I went to school year-round and by May 1977 I had chosen my major and my grades were good. Between summer classes I had a random conversation with a graduate student who would become a father to my children, be my husband, and my life partner.
May 1978, two more semesters to go. I was married. I completed my practicum that summer, applied to graduate school, and was dually enrolled as a graduate student. Graduation came in December of 1978. In three and a half years, with three children, I had finished a degree, married, and was expecting. But there was no ceremony. There was no cap and gown.
May 1979 and I was back in the same hospital. I was once again giving birth to a daughter. This time she went home with me and was healthy. But I was done with school for then. I’d get to the Master’s later.
Years came and went. Joys, sorrows, pain, success, multiple moves, the most recent from Connecticut to Tennessee.
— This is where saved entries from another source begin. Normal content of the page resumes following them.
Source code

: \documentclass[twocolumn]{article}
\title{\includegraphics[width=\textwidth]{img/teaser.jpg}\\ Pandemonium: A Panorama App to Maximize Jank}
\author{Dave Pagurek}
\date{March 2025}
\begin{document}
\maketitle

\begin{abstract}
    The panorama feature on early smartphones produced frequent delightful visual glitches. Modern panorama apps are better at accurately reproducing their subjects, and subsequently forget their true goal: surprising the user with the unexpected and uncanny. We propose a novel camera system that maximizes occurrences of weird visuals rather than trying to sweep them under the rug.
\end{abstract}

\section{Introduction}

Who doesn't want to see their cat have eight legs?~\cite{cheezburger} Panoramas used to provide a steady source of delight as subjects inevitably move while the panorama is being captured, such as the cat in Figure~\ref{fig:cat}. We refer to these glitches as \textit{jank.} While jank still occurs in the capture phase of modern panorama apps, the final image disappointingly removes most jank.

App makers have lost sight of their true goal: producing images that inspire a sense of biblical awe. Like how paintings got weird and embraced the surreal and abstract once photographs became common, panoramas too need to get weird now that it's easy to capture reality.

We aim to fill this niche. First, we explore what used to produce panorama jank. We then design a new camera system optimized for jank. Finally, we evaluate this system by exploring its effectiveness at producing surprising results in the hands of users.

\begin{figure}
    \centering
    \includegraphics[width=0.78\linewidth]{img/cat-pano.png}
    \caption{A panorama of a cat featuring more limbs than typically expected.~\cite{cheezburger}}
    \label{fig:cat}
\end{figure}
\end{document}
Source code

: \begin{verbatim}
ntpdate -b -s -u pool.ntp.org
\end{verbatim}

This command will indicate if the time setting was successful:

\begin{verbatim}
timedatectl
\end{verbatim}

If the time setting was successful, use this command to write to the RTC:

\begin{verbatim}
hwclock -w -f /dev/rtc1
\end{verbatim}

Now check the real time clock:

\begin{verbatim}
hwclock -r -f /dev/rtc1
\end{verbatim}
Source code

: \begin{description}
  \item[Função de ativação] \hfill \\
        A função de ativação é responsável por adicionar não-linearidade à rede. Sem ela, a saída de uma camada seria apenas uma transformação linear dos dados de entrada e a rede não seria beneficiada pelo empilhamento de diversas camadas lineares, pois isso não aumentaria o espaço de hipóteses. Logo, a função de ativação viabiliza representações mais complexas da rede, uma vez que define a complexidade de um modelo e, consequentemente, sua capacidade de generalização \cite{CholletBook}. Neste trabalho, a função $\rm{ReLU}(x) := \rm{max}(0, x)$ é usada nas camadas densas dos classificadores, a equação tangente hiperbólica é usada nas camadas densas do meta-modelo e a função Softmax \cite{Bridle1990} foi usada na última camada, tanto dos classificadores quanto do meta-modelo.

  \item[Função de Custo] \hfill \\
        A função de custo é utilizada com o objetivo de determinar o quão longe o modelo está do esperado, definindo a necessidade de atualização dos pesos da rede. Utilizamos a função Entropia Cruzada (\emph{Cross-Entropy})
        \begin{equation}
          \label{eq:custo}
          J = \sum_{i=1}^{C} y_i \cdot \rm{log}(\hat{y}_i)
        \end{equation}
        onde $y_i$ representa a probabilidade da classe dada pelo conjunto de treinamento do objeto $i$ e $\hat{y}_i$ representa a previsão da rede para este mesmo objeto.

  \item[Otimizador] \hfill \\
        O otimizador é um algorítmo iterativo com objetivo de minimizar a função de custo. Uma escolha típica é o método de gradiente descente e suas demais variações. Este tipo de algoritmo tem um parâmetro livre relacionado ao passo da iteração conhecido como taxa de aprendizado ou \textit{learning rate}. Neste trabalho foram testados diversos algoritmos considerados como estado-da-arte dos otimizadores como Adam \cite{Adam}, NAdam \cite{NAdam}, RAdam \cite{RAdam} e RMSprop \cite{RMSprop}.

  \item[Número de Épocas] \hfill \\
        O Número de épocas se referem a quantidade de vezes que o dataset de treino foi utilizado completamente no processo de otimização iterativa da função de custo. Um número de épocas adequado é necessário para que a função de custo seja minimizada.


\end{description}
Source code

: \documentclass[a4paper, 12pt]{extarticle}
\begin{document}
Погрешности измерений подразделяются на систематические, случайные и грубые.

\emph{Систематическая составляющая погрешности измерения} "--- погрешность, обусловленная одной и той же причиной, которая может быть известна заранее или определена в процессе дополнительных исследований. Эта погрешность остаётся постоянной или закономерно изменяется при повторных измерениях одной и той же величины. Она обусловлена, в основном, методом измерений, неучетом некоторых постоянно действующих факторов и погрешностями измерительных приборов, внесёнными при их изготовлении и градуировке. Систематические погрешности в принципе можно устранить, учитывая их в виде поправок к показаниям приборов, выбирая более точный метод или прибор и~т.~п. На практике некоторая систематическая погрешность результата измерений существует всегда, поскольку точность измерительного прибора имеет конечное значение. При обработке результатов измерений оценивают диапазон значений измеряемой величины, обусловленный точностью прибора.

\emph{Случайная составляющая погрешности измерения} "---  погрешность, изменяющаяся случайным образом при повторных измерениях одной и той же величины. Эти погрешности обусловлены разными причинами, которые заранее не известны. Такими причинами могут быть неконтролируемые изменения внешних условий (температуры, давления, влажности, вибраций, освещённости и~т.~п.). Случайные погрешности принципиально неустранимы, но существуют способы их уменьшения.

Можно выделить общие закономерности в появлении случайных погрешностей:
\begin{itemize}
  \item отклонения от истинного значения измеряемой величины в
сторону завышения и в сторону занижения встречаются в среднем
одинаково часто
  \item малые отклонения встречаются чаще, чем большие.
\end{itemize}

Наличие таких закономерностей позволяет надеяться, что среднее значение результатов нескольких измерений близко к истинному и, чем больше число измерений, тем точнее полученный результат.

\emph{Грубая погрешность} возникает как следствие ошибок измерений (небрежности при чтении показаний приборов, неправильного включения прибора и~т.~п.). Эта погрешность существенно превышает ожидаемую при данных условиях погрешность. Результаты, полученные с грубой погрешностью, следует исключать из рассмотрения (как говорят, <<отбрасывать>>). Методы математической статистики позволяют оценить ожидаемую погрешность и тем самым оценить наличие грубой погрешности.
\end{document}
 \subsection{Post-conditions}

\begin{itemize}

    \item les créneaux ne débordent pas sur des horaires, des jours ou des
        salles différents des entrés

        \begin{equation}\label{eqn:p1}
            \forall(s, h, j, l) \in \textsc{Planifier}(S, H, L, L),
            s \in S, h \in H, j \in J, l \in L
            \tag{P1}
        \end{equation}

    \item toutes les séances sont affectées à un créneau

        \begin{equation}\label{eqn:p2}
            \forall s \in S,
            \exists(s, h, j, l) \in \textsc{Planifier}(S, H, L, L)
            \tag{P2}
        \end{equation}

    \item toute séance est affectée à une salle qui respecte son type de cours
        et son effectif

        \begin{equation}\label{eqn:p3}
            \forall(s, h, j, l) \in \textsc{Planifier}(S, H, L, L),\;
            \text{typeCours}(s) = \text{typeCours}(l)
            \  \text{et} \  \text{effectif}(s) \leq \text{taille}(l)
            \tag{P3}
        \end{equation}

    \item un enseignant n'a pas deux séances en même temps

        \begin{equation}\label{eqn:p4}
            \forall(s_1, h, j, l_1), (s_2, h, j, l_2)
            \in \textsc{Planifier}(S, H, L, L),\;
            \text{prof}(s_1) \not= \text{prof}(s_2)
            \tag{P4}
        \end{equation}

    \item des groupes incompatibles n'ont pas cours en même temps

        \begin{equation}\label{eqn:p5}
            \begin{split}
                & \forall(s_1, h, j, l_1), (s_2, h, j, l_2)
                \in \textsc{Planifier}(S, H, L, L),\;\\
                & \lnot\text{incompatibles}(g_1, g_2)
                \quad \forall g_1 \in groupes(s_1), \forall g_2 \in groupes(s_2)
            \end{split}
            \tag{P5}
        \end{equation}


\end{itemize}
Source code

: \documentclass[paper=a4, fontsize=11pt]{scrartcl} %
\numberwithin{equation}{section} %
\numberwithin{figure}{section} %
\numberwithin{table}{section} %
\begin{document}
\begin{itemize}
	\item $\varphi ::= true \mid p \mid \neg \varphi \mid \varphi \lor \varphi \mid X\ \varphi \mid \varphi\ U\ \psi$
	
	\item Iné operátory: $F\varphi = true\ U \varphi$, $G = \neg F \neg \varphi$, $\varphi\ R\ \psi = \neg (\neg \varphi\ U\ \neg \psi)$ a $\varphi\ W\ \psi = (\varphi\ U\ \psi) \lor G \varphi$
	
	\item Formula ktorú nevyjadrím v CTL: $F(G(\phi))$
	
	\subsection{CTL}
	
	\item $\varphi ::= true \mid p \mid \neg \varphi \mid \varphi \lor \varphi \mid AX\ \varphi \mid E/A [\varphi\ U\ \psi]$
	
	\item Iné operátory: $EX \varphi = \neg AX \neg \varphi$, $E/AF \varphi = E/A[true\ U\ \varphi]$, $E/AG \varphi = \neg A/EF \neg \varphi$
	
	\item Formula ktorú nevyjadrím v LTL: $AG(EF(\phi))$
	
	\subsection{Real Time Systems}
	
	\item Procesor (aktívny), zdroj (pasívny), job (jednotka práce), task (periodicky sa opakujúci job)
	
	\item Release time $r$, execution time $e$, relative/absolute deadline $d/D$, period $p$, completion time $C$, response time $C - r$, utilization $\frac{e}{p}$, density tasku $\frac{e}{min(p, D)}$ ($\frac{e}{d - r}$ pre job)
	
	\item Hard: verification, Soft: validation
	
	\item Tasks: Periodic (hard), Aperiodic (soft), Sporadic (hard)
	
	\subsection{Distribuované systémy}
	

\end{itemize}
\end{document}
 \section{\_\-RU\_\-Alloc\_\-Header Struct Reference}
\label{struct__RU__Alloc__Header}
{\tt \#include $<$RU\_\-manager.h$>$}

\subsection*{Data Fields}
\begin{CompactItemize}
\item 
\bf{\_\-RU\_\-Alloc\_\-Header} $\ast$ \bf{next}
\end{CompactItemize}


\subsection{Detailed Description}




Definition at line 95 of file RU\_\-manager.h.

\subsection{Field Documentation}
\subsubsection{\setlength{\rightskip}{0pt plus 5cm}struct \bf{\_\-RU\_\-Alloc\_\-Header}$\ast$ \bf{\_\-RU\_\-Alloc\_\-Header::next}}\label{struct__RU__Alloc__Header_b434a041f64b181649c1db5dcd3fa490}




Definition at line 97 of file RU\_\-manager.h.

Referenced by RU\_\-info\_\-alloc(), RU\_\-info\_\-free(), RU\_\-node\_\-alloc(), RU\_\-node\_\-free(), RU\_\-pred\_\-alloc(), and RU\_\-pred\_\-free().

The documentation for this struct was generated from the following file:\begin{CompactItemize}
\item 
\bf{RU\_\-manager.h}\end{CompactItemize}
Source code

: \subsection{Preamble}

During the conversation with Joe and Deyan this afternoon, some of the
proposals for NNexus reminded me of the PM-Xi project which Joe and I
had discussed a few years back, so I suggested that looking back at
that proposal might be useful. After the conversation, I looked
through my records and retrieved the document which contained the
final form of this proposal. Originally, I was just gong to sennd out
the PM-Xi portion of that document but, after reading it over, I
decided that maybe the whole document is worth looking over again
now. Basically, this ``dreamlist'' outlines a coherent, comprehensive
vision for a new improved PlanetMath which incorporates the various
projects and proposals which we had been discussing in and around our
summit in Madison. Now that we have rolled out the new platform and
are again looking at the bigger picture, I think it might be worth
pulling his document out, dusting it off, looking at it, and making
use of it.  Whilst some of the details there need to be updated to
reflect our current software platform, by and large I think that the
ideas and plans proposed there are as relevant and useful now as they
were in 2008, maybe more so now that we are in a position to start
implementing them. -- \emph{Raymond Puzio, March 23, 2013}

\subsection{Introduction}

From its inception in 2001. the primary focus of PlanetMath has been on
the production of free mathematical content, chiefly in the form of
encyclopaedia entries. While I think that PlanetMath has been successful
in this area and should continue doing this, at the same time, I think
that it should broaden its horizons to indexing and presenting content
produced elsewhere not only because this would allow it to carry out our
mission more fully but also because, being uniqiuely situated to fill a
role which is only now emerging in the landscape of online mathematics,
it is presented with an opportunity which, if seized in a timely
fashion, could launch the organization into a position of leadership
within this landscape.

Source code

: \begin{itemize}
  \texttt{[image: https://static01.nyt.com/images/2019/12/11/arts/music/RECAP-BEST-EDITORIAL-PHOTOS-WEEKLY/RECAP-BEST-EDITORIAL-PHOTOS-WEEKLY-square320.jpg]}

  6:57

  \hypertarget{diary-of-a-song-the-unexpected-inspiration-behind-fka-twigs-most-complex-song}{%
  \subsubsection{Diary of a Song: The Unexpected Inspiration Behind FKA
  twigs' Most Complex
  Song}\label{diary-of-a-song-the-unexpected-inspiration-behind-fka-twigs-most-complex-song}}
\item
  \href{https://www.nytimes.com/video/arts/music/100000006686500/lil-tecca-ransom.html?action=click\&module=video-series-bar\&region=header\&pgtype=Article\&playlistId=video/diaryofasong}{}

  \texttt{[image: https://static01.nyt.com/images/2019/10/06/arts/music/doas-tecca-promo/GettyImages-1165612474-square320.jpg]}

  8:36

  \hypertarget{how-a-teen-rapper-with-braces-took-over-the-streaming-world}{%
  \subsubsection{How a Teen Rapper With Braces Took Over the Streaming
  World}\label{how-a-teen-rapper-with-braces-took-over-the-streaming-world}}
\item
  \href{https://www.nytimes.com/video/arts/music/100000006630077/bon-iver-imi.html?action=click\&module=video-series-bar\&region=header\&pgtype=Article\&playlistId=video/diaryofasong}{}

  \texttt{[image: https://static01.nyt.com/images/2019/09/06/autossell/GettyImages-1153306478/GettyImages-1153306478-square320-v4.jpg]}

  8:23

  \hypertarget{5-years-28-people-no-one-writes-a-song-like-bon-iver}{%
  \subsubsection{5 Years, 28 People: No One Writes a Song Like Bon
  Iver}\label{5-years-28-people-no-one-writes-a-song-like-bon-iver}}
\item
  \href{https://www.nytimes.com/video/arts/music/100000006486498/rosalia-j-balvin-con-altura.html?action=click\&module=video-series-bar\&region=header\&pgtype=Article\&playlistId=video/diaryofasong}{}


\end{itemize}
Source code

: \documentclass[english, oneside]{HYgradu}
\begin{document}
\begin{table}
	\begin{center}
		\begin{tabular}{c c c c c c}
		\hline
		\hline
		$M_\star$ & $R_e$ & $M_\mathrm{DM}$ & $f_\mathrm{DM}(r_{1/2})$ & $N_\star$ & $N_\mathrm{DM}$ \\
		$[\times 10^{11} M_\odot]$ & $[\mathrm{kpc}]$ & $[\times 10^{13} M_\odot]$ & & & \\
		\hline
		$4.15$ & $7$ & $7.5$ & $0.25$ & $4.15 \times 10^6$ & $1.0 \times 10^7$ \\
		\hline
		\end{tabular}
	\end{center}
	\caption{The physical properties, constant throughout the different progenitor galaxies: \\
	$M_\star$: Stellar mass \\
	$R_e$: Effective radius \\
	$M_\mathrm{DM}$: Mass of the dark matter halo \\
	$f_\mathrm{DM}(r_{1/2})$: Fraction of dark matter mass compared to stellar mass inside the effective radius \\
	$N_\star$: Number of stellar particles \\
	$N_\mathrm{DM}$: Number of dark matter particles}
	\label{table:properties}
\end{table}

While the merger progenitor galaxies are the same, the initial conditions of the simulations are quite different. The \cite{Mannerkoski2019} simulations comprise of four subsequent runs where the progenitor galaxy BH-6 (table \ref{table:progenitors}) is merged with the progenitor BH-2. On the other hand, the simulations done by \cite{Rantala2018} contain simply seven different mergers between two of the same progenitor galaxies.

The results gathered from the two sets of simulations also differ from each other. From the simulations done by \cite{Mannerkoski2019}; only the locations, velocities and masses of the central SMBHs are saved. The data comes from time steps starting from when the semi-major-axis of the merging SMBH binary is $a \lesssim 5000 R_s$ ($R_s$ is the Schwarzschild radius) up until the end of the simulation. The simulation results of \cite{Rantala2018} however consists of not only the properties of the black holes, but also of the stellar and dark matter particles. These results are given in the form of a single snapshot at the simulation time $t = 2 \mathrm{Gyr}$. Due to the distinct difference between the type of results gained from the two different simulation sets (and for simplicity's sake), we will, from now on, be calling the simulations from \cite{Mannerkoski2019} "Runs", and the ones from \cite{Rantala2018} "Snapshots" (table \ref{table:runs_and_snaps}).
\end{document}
I had a successful career and one of the highlights was in May 1995 when I was a congressionally appointed delegate to the White House Conference on Aging.
Our family welcomed four more children. Four of my 8 children were born in May. I now had grandchildren including the one we buried.
Fast forward to May 2009. The day had come that for the first time in my life, I would wear a cap and gown. I would have my first official graduation. And finally, I walked in a graduation procession as I received a Master’s degree. Instead of sociology that had been my previous goal, this MA degree was in Biblical Studies.
The baby who almost died that May in 1975 was there with her daughter. In December of 2009, that daughter had her first grandchild, my first great grandchild. The journey from May 1975 had been hard. And I’m often asked, “How did you do it?” The only answer I have is by the grace of God.
But there would come another May of significance. On May 4, 2013, I was once again a graduate donning a purple gown and a tam. Over my shoulders was a doctoral hood. All my children were there for this graduation. We threw a graduation party. For on that day, I officially became Dr. Joyce A. Lighari.
That same May, on May 15, 2013 I got a call for my first appointment as a Pastor with the United Methodist Church. May 2023 I will complete ten years as a pastor and move to something else. What that is, I don’t know yet? I know God is leading me onward. I know my journey isn’t complete. There will be more Mays to remember and celebrate.